• _Task 1_:
Quote the portion of the patch thread that begins with the words "diff --git a/arch/x86/kvm/mmu.c" and ends with the words "vulnerable to L1TF.".

• _Selection_:
■ ■ ■ ■ ■ ■ ■

Thanks for taking the patch. I am not quite sure but maybe this patch should also go into stable?

Sean, do you have comments?

Thanks,
-Kai
> 
> Paolo
diff mbox series

Patch

diff --git a/arch/x86/kvm/mmu.c b/arch/x86/kvm/mmu.c
index b0899f175db9..1b2380e0060f 100644
--- a/arch/x86/kvm/mmu.c
+++ b/arch/x86/kvm/mmu.c
@@ -511,16 +511,24 @@  static void kvm_mmu_reset_all_pte_masks(void)
 	 * If the CPU has 46 or less physical address bits, then set an
 	 * appropriate mask to guard against L1TF attacks. Otherwise, it is
 	 * assumed that the CPU is not vulnerable to L1TF.
+	 *
+	 * Some Intel CPUs address the L1 cache using more PA bits than are
+	 * reported by CPUID. Use the PA width of the L1 cache when possible
+	 * to achieve more effective mitigation, e.g. if system RAM overlaps
+	 * the most significant bits of legal physical address space.

■ ■ ■ ■ ■ ■ ■

(Dataset entries)
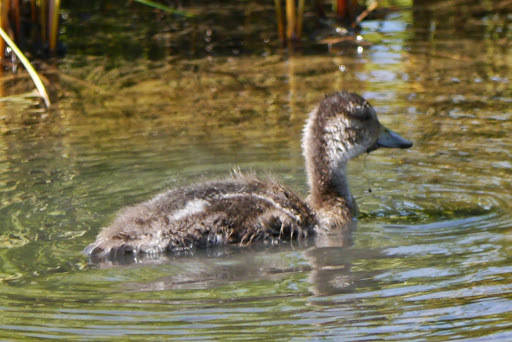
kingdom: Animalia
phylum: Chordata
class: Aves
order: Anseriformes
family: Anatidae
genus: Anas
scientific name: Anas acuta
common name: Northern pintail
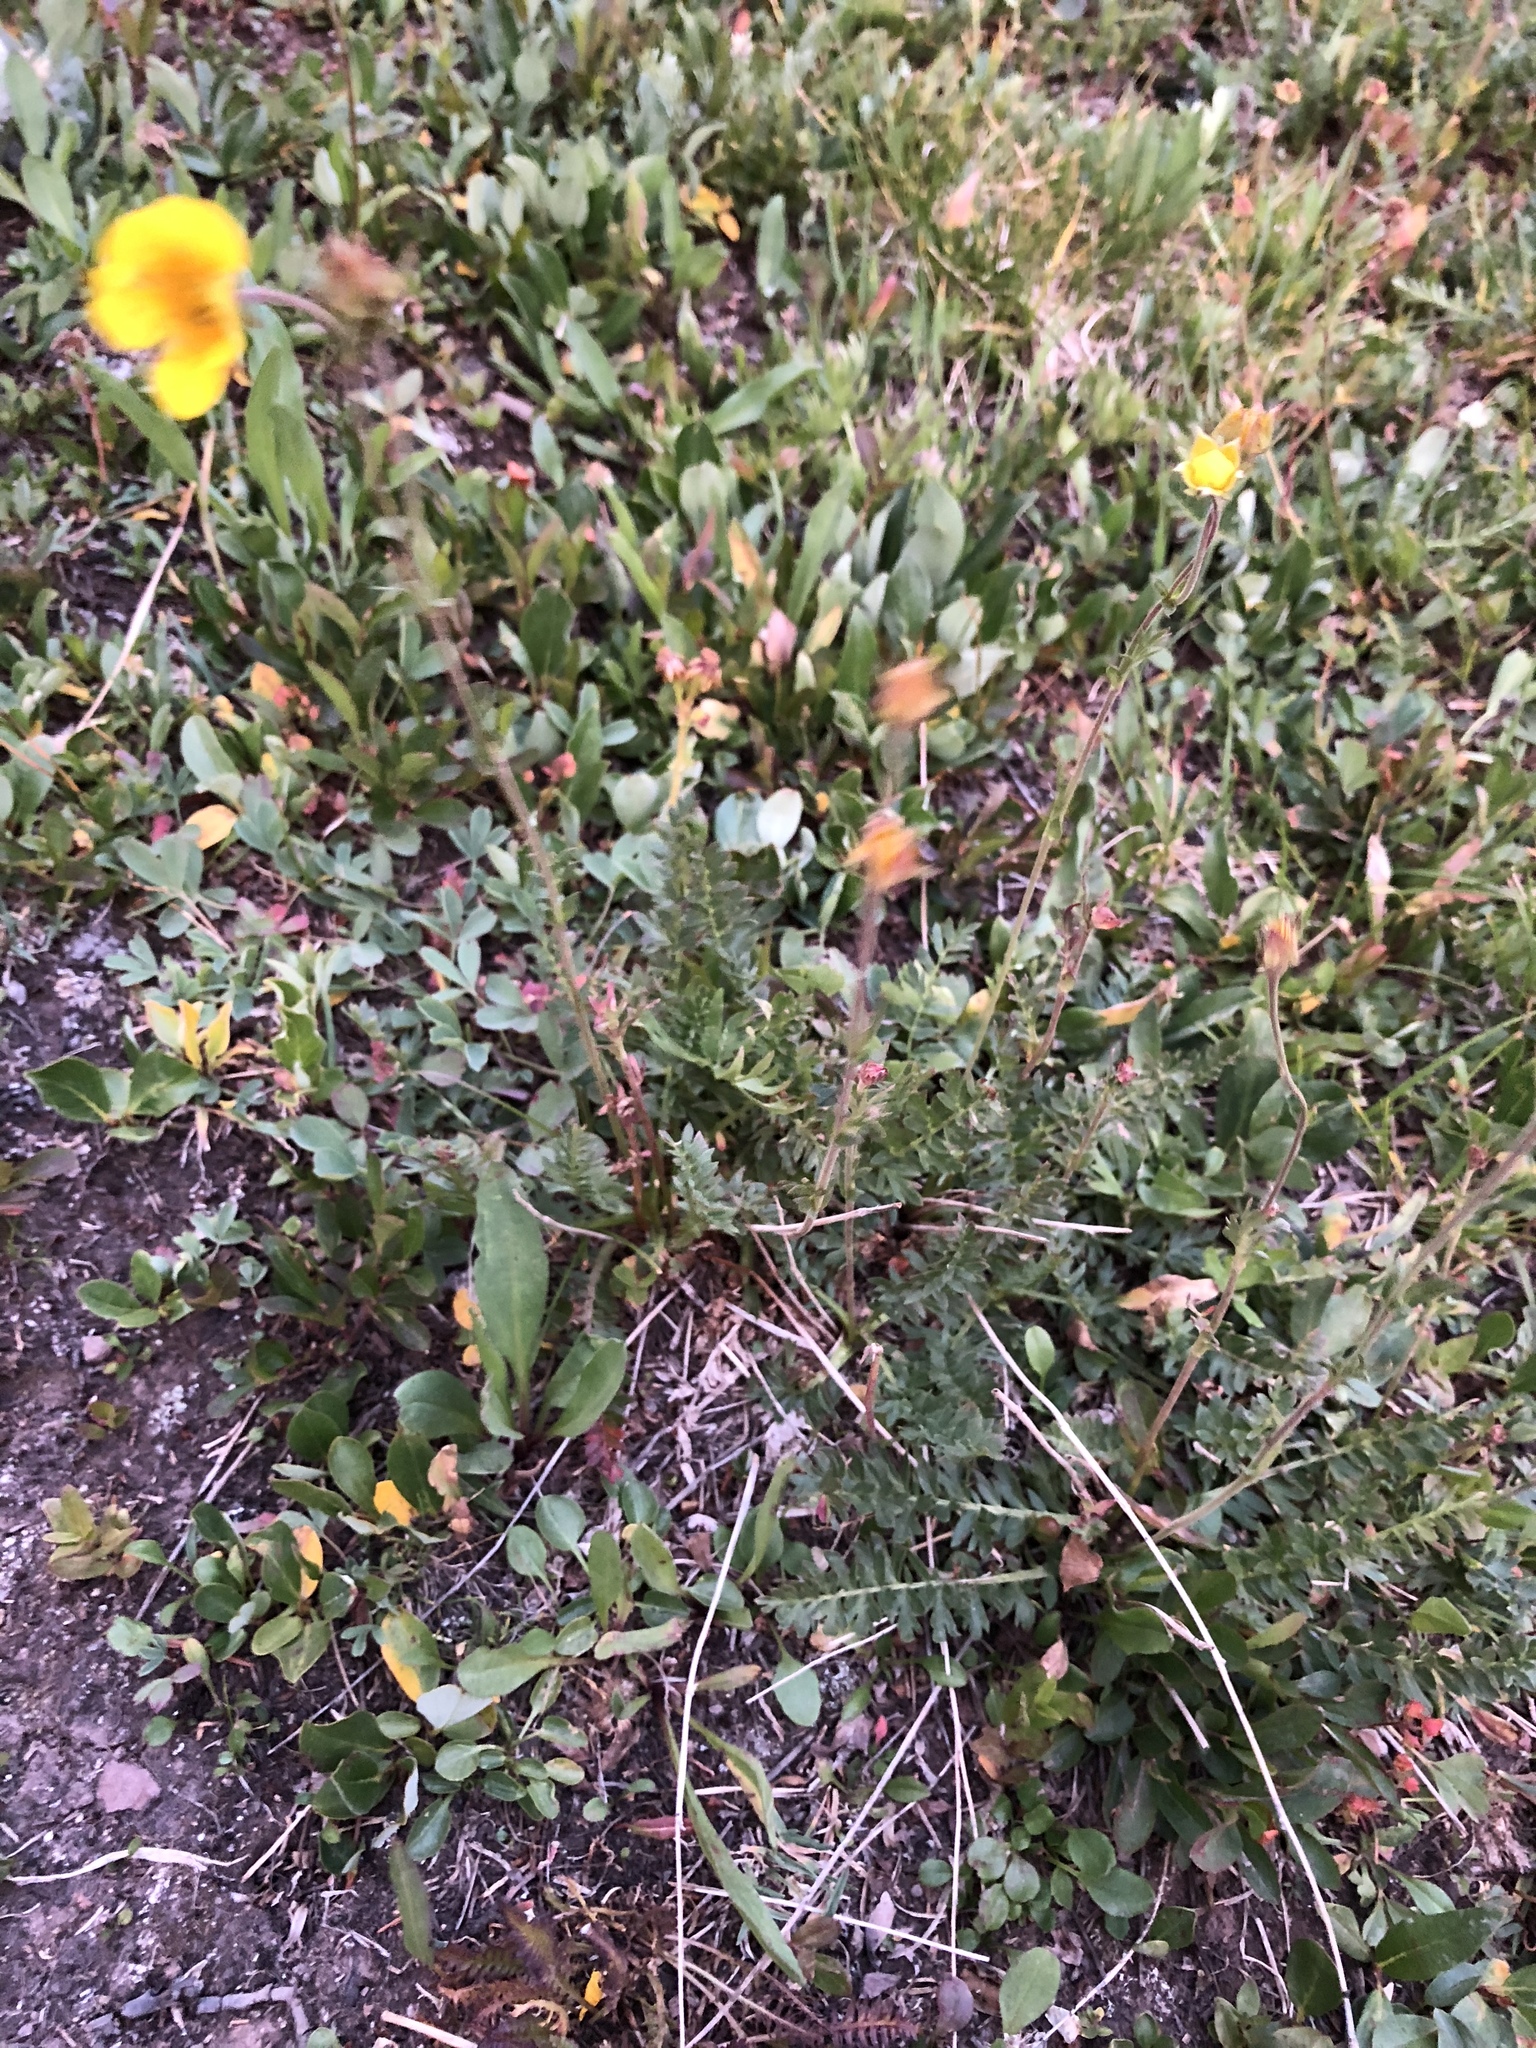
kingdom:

■ ■ ■ ■ ■ ■ ■

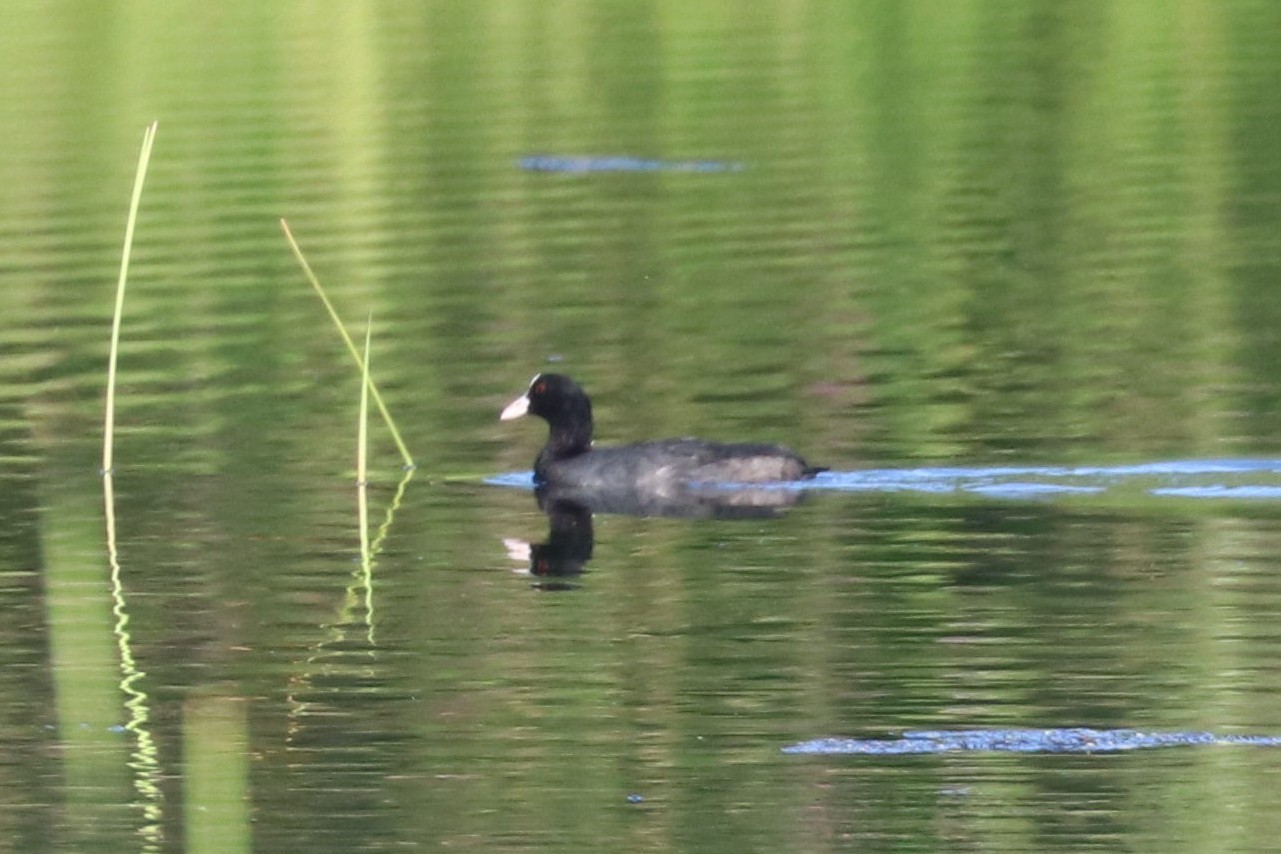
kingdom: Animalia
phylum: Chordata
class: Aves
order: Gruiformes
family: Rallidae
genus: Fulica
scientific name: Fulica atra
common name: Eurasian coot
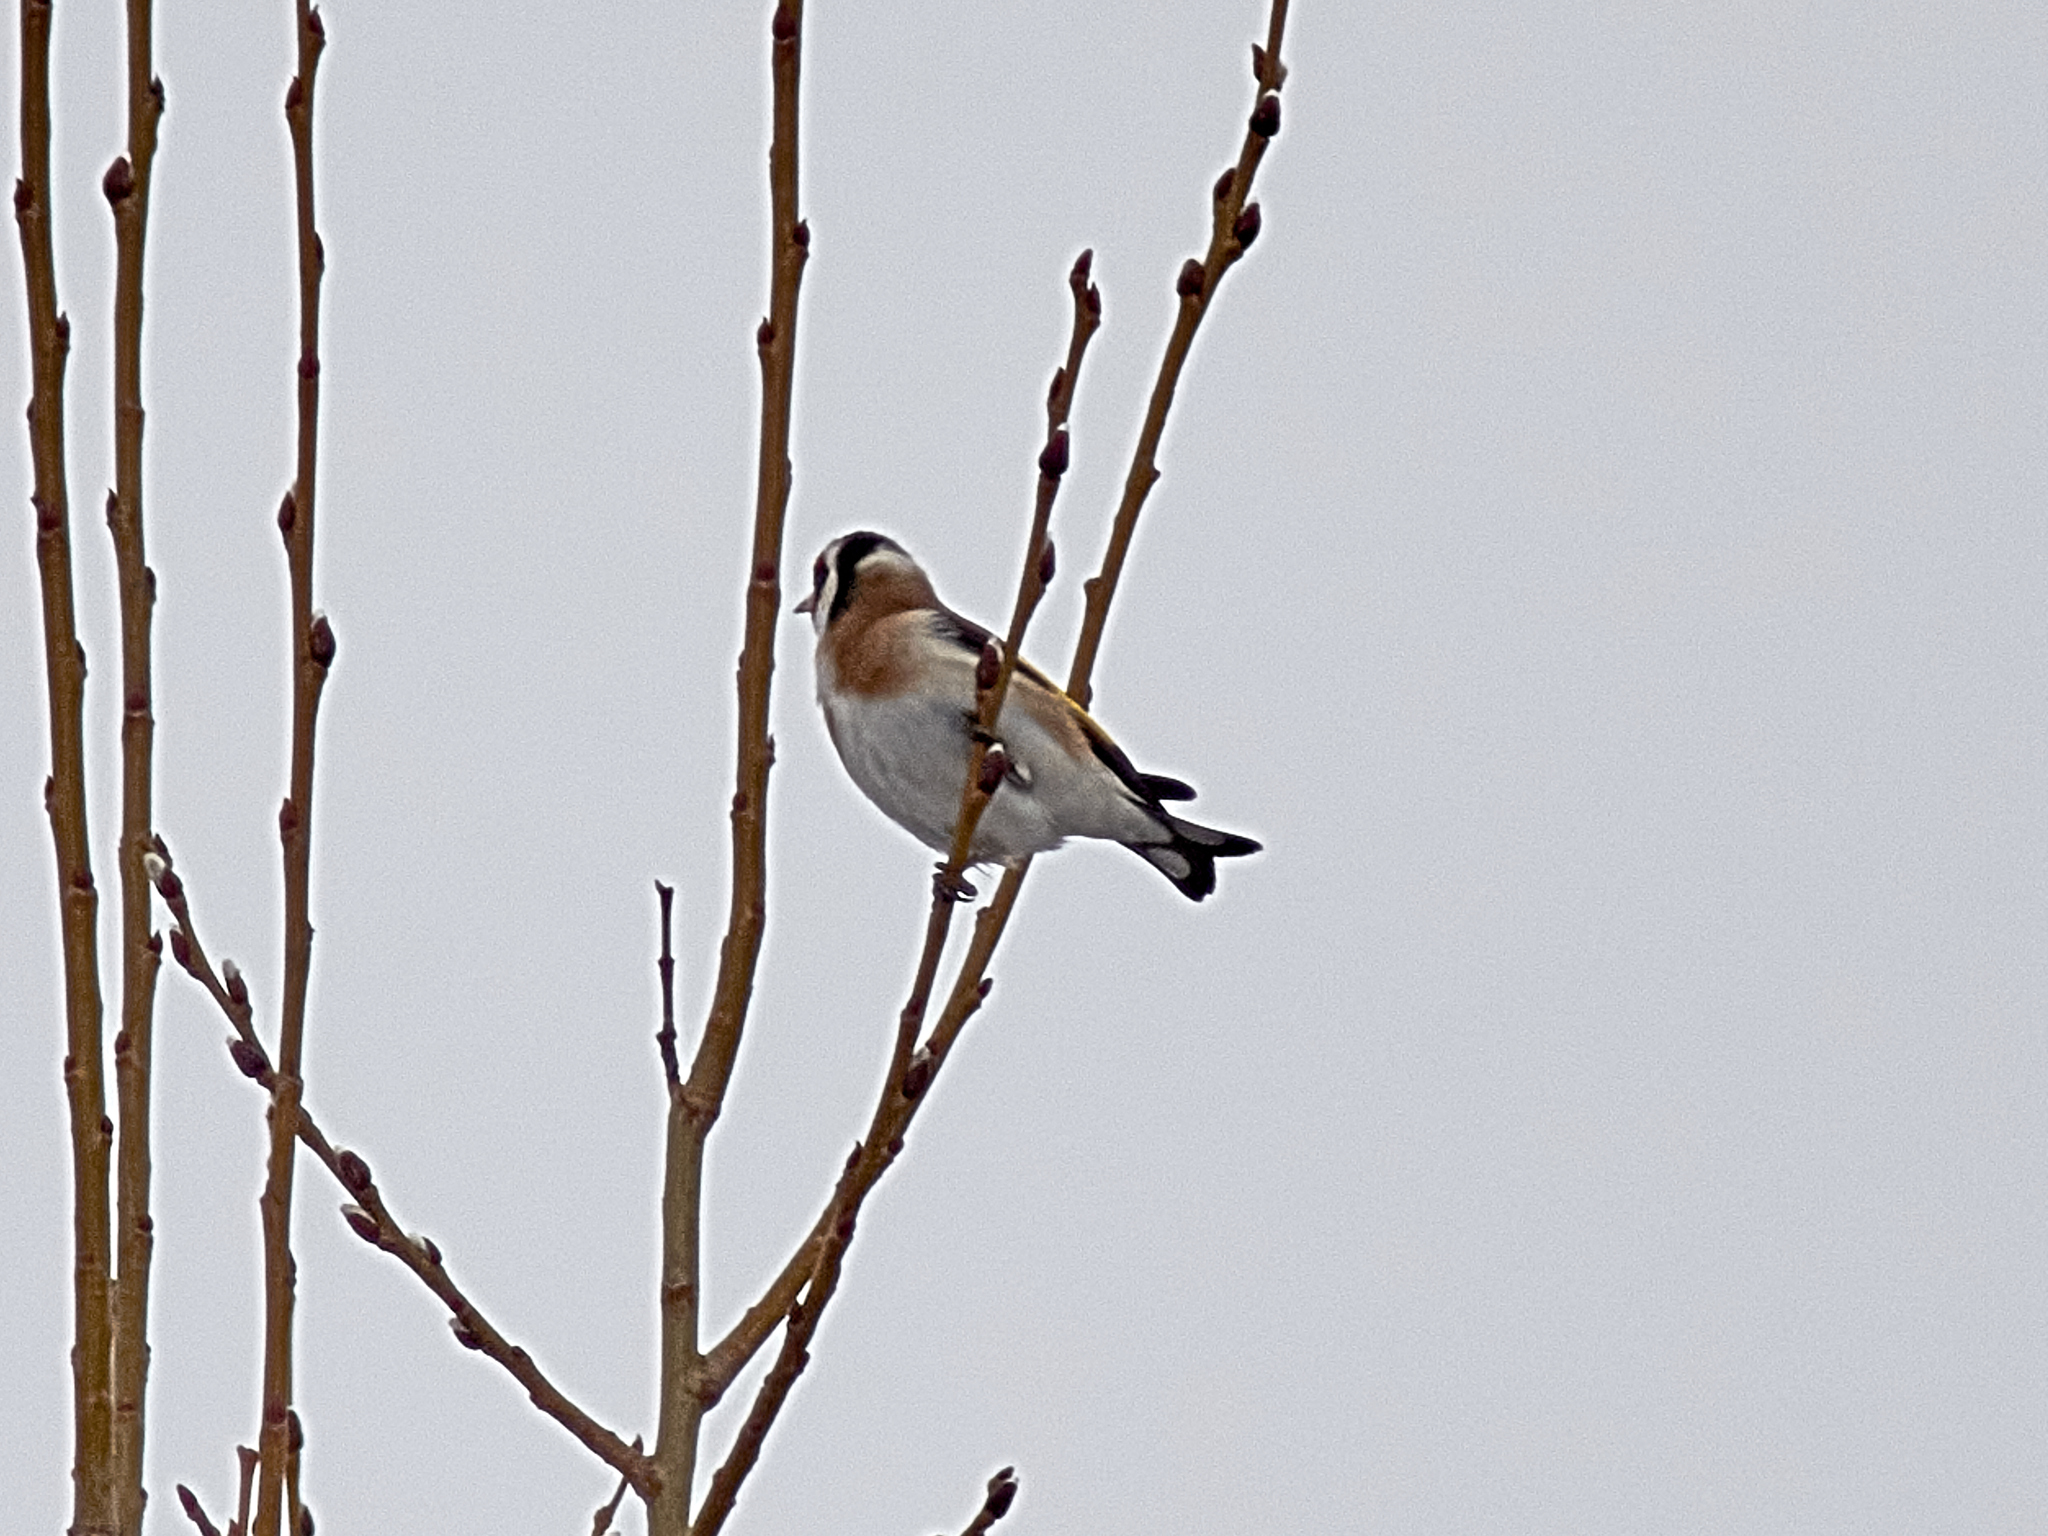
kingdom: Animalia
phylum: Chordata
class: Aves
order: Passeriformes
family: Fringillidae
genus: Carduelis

■ ■ ■ ■ ■ ■ ■

• _Task 2_:
Print the lines of the entries from the line containing "scientific name: Fulica atra" through the line containing "genus: Carduelis", including both of those lines. Omit the pictures.

• _Full answer 1_:
diff --git a/arch/x86/kvm/mmu.c b/arch/x86/kvm/mmu.c
index b0899f175db9..1b2380e0060f 100644
--- a/arch/x86/kvm/mmu.c
+++ b/arch/x86/kvm/mmu.c
@@ -511,16 +511,24 @@  static void kvm_mmu_reset_all_pte_masks(void)
 	 * If the CPU has 46 or less physical address bits, then set an
 	 * appropriate mask to guard against L1TF attacks. Otherwise, it is
 	 * assumed that the CPU is not vulnerable to L1TF.

• _Full answer 2_:
scientific name: Fulica atra
common name: Eurasian coot
kingdom: Animalia
phylum: Chordata
class: Aves
order: Passeriformes
family: Fringillidae
genus: Carduelis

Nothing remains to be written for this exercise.